Qu’on se le dise dès maintenant. Lorsque Josh Homme a laissé entendre qu’il confierait la production du nouvel album de Queens of the Stone Age à Mark Ronson, on est très nombreux à avoir grincé des dents. Les fans des reines de l’âge de pierre sont des êtres nostalgiques, attachés à l’image poussiéreuse de leur groupe fétiche tout droit sorti de la scène alternative californienne des nineties après l’essoufflement de Kyuss. Chez beaucoup de ces êtres souvent bourrus mais ô combien fidèles, il existe même une légère touche de mauvaise foi, comme si les Queens n’avaient jamais été capables de dépasser le massif « Songs for the Deaf » sorti il y a quinze ans, contraint de polir son son pour gagner le cœur du plus grand nombre.
Sauf que non. Homme et sa bande n’ont pas vendu leurs âmes. Le grand rouquin a bossé dur pour sortir une ribambelle d’albums honorables, abandonnant petit à petit le hard rock primaire et les rythmiques bulldozers qui avaient fait sa renommée pour transformer son projet numéro un en une institution du rock nord américain aussi éclectique qu’inspirée. Si Homme s’est rapproché du mainstream en prenant Alex Turner et les Arctic Monkeys sous son aile, sa récente collaboration avec Iggy Pop l’a fait rentré dans le cercle des dinosaures du rock, avec tout ce que cela engendre.
Faudra s’y faire. Queens of the Stone Age ne ressortira jamais un disque gonflé, plein de riffs lourdingues et de jams titanesques à faire chavirer un moshpit en mal de gros son.
Avec « …Like Clockwork » en 2013, les Queens montraient déjà une certaine volonté de s’illustrer dans un autre registre. A la vue de l’artwork de « Villains », on se demande même si ce septième album des californiens ne viendrait pas compléter à merveille le précédent opus.
Bon, premier constat. Ronson ou pas Ronson, c’est bien du Queens of the Stone Age. Refrain colossal, solos biscornus, voix entêtante, « Feet Don’t Fail Me Now » a tout ce qu’il faut pour faire exploser l’autoradio de ta 106 à 130km/h sur l’autoroute. On retrouve ce rock racé sur « The Evil Has Landed » et son outro boogie punk à deux accords. Direct, franc, accrocheur, le groupe voit juste. Autre constat, l’ombre de David Bowie plane sur le disque tout entier. Depuis qu’il traine avec Iggy Pop, Homme est entré dans la cour des grands et multiplie les clins d’oeil à ses idoles. Les voix, les claviers, les arrangements sont clairement inspirés par les albums berlinois du Thin White Duke. Allez jeter une oreille aux refrains de « Domesticated Animals » et « Un-Reborn Again », c’est flagrant.

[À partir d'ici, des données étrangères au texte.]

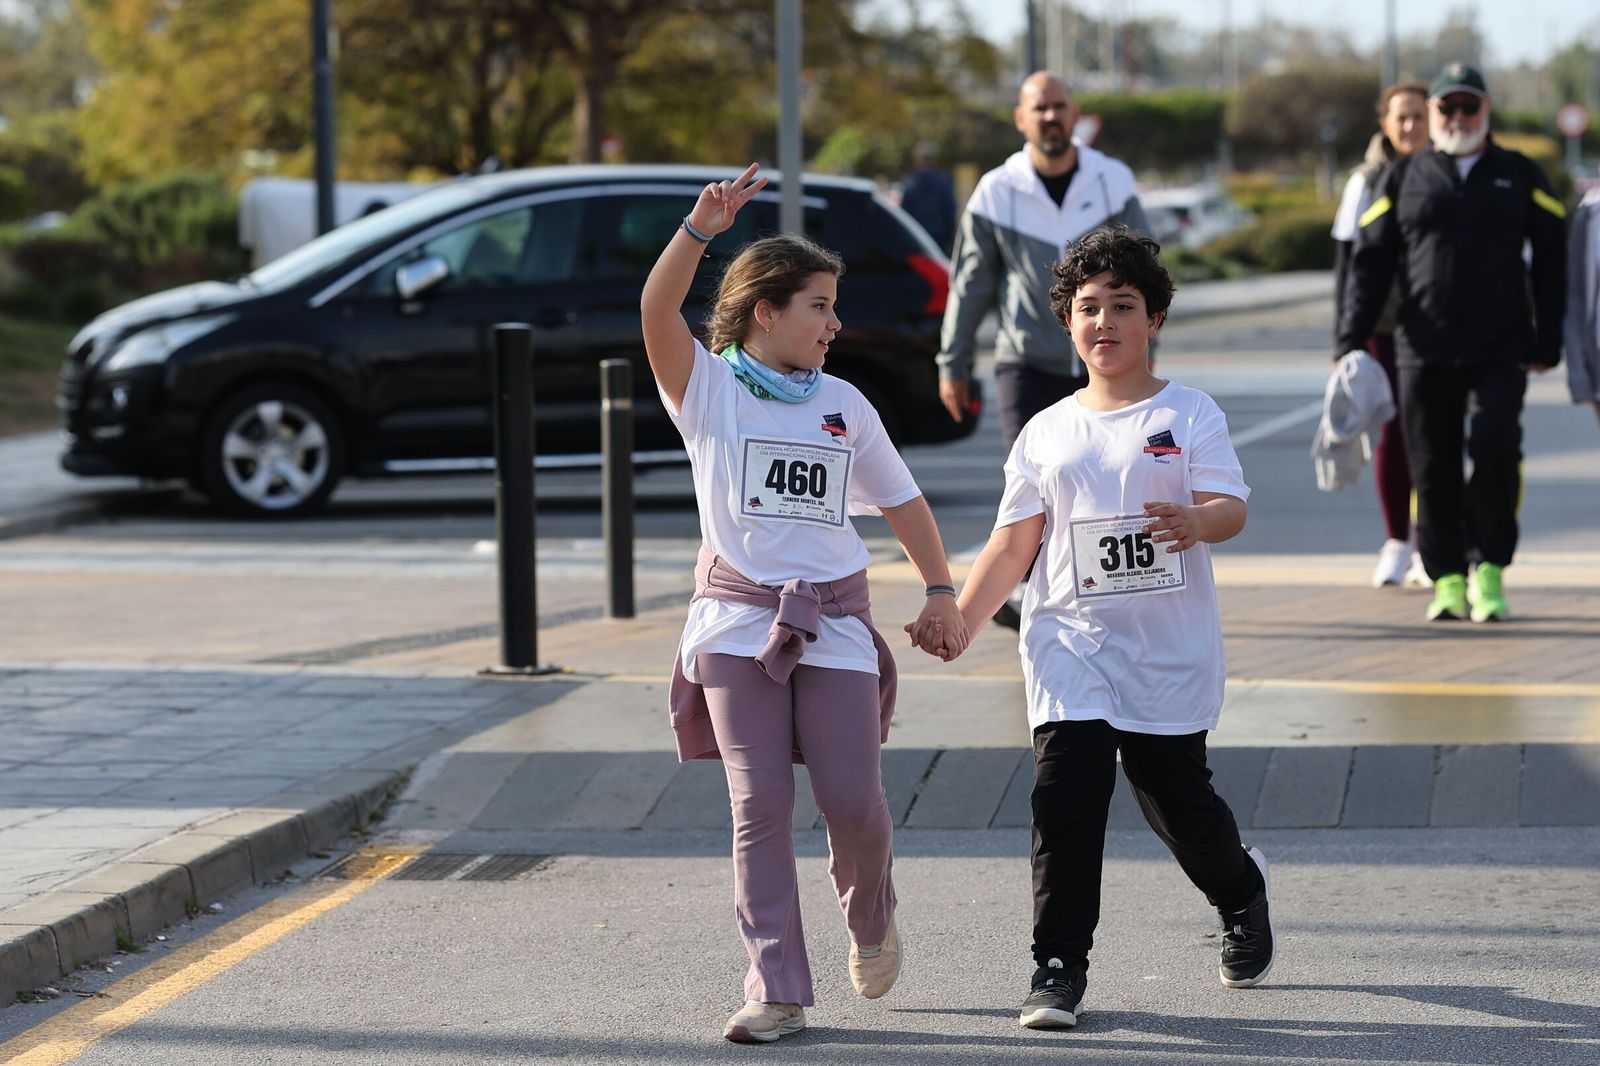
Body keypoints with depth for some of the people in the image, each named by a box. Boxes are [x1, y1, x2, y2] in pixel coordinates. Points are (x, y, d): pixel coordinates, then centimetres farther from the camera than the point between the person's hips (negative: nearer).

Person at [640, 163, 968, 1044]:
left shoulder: (843, 405, 13)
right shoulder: (709, 387, 1)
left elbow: (900, 500, 22)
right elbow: (658, 312, -16)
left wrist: (939, 592, 18)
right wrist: (700, 229, -27)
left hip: (834, 621, 2)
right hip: (738, 619, -2)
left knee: (853, 800, -5)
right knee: (760, 808, -5)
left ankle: (870, 918, 26)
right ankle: (776, 988, -2)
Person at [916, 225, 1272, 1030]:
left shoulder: (1190, 414, 1)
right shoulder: (1046, 433, 10)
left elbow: (1231, 506, -12)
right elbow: (1014, 541, 11)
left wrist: (1196, 522, -35)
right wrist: (961, 621, 1)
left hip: (1169, 650, -2)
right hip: (1070, 641, 2)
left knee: (1176, 796, 5)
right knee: (1066, 791, -12)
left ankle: (1242, 895, 38)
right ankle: (1058, 965, -7)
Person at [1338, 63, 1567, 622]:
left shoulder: (1520, 176, 10)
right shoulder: (1403, 178, 10)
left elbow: (1549, 260, 11)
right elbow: (1369, 262, 7)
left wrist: (1547, 342, 4)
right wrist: (1350, 342, -1)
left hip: (1500, 351, -1)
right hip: (1424, 353, 1)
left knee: (1495, 451, -16)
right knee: (1433, 469, 1)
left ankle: (1489, 570, -3)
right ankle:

Soyons honnêtes. La production légèrement swing de « The Way You Used To Do » peut surprendre les plus sceptiques. Pourtant, ce n’est pas la première fois que le groupe s’essaie au swing. On se souvient du single « Make It Wit Chu » de 2007 ou du chant façon crooner de Homme sur « Smooth Sailing » et son groove pharaonique. On se doute bien que celui qui s’attendait à un single façon « Sick Sick Sick » risque de tomber de haut. Pourtant, on ne peut pas dire que le titre n’est pas efficace. Cela faisait combien de temps qu’un groupe de rock à guitares de cette trempe n’avait pas fait danser les filles ?
En prenant des risques, le groupe a évolué sans perdre de son originalité. Si « Head Like A Haunted House » rappelle des odes tranchantes à la « 3’s & 7’s », « Fortress » sort carrément du lot. Morceau planant, soutenu par un riff lancinant et des claviers loufoques, il n’aurait jamais pu figurer sur les premiers albums du groupe. En effet, jamais Homme n’a paru aussi vulnérable. A la fois intime et puissant, le titre prend son envol à l’entrée du riff accrocheur de Troy Van Leeuwen pour finir en toute beauté. Cette odyssée lyrique vaut à elle seule l’achat de « Villains ».
Après plusieurs écoutes de cet album qui continue d’alimenter les polémiques les plus ringardes chez les fans hardcore du groupe, on valide, et pas qu’une fois. La production de Ronson ne dénature en rien l’essence de la formation américaine. L’Elvis du désert de Mojave et ses compagnons de route vieillissent bien. On pourrait même aller plus loin en affirmant qu’ils vieillissent mieux que leurs aficionados les plus grincheux.
Date unique pour les QOTSA en France le mardi 7 novembre à l’AccorHôtels Arena de Paris.